What needs to be done — Write out each line from the data below that includes the word "pinky".

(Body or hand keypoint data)

..............................

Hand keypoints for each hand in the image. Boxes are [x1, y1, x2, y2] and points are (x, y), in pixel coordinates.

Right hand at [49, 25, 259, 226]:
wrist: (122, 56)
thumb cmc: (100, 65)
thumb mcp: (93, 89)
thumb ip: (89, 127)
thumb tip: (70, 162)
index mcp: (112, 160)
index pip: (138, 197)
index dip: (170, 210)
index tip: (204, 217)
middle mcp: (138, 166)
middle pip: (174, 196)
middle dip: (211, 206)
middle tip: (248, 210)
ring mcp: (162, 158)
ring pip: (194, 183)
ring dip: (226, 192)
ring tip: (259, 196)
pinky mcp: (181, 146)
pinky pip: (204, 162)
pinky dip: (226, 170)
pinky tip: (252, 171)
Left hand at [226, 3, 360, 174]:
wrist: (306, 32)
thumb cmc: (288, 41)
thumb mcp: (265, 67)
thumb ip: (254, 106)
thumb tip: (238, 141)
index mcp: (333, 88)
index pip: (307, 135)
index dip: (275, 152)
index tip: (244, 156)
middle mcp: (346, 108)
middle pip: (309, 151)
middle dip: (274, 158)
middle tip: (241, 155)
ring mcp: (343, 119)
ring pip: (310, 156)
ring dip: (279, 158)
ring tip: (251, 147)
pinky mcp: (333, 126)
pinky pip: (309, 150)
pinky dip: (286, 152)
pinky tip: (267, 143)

..............................

Exercise output —
pinky mcp: (181, 146)
pinky pip: (204, 162)
pinky dip: (226, 170)
pinky tip: (252, 171)
pinky mcp: (333, 126)
pinky pip: (309, 150)
pinky dip: (286, 152)
pinky tip: (267, 143)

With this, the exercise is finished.